- Actions to take -
1) Summarize the forum thread about the supercharged 3.2 in two sentences.
2) Write a continuation of the forum thread about the supercharged 3.2, starting after its last post.

- Document extract -

-- Begin --

# Blown 332



## chukiechz (May 15, 2002)

here's pics of my car

back

















engine









front


----------



## Mystikal (Dec 20, 2001)

If I had a S/C 3.2 under the hood of my car, I don't think I'd be flaunting it as much, but of course, to each his own.

Have you put the car on a dyno before? I'm curious as to how much power you're making.


----------



## chukiechz (May 15, 2002)

whats wrong with showing pics of my car?

310 HP to the wheels, 290 torque at 8 psi. Tightened the belt, and now its at 10 psi, so HP is estimated at 340 to the wheels


----------



## Alex Baumann (Dec 19, 2001)

chukiechz said:


> *whats wrong with showing pics of my car?*


Nothing ! :thumb:

Awesome car, Chuckie


----------



## Mike 325xi (Dec 19, 2001)

chukiechz said:


> *whats wrong with showing pics of my car?
> 
> 310 HP to the wheels, 290 torque at 8 psi. Tightened the belt, and now its at 10 psi, so HP is estimated at 340 to the wheels *


I don't think he meant there is anything wrong with the pics, I think he meant he wouldn't advertise it with the license plate.

Very nice car BTW :thumb:


----------



## IndyMike (Dec 19, 2001)

Mike 325xi said:


> *
> I think he meant he wouldn't advertise it with the license plate.
> 
> Very nice car BTW :thumb: *


Nor with the badges. Sans those you've got a veritable wolf in sheeps clothing.

Ditto on the nice ride comments!


----------



## SONET (Mar 1, 2002)

Very nice, though I would have probably kept it a sleeper as well. How fast does that thing get through the 1/4?

--SONET


----------



## chukiechz (May 15, 2002)

oh, I see what he means. Yeah, I was debating on keeping it a sleeper, and putting a 318 badge on it, but the blower is a V1 (aka: LOUD) so its a dead giveaway.

No quarter mile times yet. Going to do some 1/8 mile runs thursday, and hopefully some 1/4 soon after that.

-- End --

- Dataset content -

-- Begin --

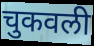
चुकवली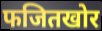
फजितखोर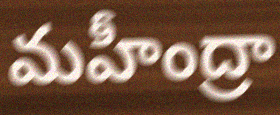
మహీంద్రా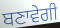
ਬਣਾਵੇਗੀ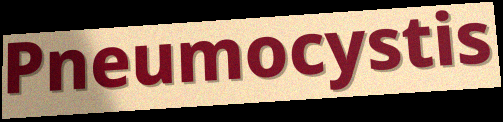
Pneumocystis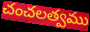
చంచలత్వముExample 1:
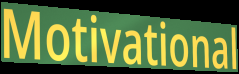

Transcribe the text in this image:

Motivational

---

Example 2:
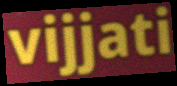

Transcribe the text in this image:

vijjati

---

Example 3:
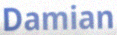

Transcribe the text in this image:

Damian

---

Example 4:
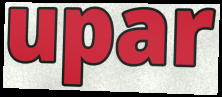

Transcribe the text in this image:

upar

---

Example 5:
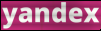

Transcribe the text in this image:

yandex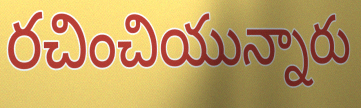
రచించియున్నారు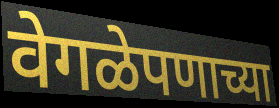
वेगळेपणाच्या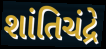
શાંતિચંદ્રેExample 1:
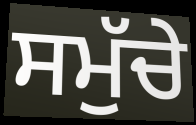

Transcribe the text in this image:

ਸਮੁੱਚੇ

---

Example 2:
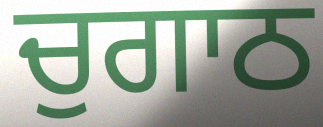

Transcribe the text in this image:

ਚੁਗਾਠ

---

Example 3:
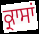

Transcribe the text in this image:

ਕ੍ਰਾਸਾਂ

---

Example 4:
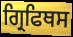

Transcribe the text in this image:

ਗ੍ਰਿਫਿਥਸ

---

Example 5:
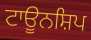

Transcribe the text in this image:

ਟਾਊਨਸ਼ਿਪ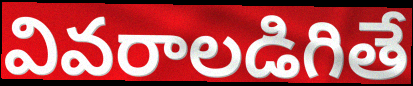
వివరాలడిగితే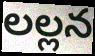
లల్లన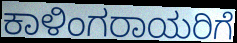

-- End --

- The responses -
1) A member posts pictures of a car with a supercharged 3.2 and reports 310 HP and 290 torque to the wheels at 8 psi, with power estimated at 340 HP to the wheels after tightening the belt to reach 10 psi. Others praise the car and say they would have kept it a sleeper without the license plate or badges, and the owner replies that the loud V1 blower is a dead giveaway and that 1/8 mile runs are planned before any quarter-mile times.

2)
----------



## nate (Dec 24, 2001)

chukiechz said:


> *oh, I see what he means. Yeah, I was debating on keeping it a sleeper, and putting a 318 badge on it, but the blower is a V1 (aka: LOUD) so its a dead giveaway.
> 
> No quarter mile times yet. Going to do some 1/8 mile runs thursday, and hopefully some 1/4 soon after that. *


get some 316 diesel badges for it :angel:


----------



## Cal (Jan 4, 2002)

Are those 17" Breyton Softlines on your car? Just curious...


----------



## geomax (Dec 22, 2001)

The torque is pretty impressive! I don 't think the current M3 has as much. I'm also guessing that your car is a bit lighter too.


----------



## chukiechz (May 15, 2002)

Cal said:


> *Are those 17" Breyton Softlines on your car? Just curious... *


close, 18's. Not happy with them though, they bend easy and they're HEAVY!!! Dont notice the weight while driving, but I do notice it when taking them on and off.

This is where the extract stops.